Jika ketakutan menjadi alasan yang fundamen, maka masyarakat dituntut berani untuk tidak memperjuangkan mereka kelak sebagai penanggung jawab atas daerah ini. Tidak layak bagi mereka mengatasnamakan bagian dari Maluku Utara sedangkan masalah Sofifi saja pada posisi yang stagnan. Hal ini sangat mengherankan sebab Maluku Utara memiliki potensi alam melimpah dan memiliki kontribusi terhadap pendapatan negara. Salah satunya adalah potensi pertambangan yang mendominasi di wilayah moloku kie raha dan dipastikan negara mendapatkan keuntungan darinya.

Kontribusi kami sangat jelas, tapi kenapa ibu kota kami tidak diperjelas? Apakah kami akan diperhatikan ketika kami memberontak seperti saudara-saudara kami di Papua? Kolaborasi yang diam di tempat antara pemerintah daerah dengan pemerintah pusat menyayat hati kami. Sehingga sebagian dari kami pasti menginginkan adanya perubahan struktural baik di daerah maupun di pusat untuk masa depan Sofifi dan negeri ‘konoha’ ini.

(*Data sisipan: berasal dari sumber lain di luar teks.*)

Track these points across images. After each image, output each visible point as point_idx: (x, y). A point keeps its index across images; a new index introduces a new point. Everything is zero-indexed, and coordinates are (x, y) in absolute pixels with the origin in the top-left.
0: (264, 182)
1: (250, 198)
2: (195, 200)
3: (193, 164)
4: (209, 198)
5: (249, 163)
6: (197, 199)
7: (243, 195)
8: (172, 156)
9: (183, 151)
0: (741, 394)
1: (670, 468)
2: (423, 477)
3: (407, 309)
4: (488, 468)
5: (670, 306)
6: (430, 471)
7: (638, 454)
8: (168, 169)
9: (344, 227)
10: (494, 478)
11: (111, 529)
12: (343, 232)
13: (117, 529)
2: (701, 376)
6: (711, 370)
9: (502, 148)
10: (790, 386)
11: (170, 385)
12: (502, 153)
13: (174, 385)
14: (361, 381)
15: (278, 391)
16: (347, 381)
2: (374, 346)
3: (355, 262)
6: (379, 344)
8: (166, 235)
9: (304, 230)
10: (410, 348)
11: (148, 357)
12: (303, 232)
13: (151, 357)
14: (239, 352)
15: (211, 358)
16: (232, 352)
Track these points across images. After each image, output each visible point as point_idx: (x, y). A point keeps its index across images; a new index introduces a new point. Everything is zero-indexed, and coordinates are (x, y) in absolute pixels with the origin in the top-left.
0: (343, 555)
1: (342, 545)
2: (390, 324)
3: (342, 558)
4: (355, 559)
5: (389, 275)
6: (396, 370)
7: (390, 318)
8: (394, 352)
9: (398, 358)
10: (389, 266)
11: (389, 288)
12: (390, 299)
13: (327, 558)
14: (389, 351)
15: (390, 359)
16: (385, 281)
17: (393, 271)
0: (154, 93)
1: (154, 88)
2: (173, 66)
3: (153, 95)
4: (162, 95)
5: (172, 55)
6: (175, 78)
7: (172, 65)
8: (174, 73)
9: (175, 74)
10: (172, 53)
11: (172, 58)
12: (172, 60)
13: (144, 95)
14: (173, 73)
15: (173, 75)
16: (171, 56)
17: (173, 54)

Sama halnya dengan masalah Sofifi, masalah di Sofifi pun turut mendukung ketidakjelasan Sofifi sebagai ibu kota. Di Sofifi, pembangunan fisik telah dilangsungkan. Pembangunan tersebut di antaranya berupa Kantor Gubernur beserta OPD, perumahan ASN, tempat ibadah dan lainnya. Pembangunan fisik ini idealnya menjadi solusi atas sebagian masalah yang sedang dihadapi.
Masalah dapat dipahami sebagai praktik-praktik yang menghambat kehidupan masyarakat. Sehingga bagi James E. Anderson, kebijakan sosial ditujukan pada praktik sosial yang menyelesaikan masalah dan mencapai tujuan serta diperolehnya sebuah nilai. Lebih lanjut olehnya bahwa kebijakan sosial ini dapat dilakukan atau tidak dilakukan oleh aparat-aparat serta badan pemerintah. Olehnya itu, pembangunan sebagai solusi melalui kebijakan publik hanya dapat dilakukan bagi sebagian mereka yang berpikir.

Pembangunan fisik di Sofifi sebagai bagian dari kebijakan publik yang tidak maksimal. Pasalnya, kehadiran bangunan-bangunan tersebut tidak mampu mencapai tujuan dibangunnya bangunan itu. Begitu juga dengan nilainya yang tidak terasa pasca pembangunan. Sebagai contoh, perumahan ASN yang ada di Sofifi belum mampu mengikat para ASN untuk menetap di sana. Artinya, rumah yang difungsikan sebagai tempat tinggal masih jauh dari praktik-praktik para ASN.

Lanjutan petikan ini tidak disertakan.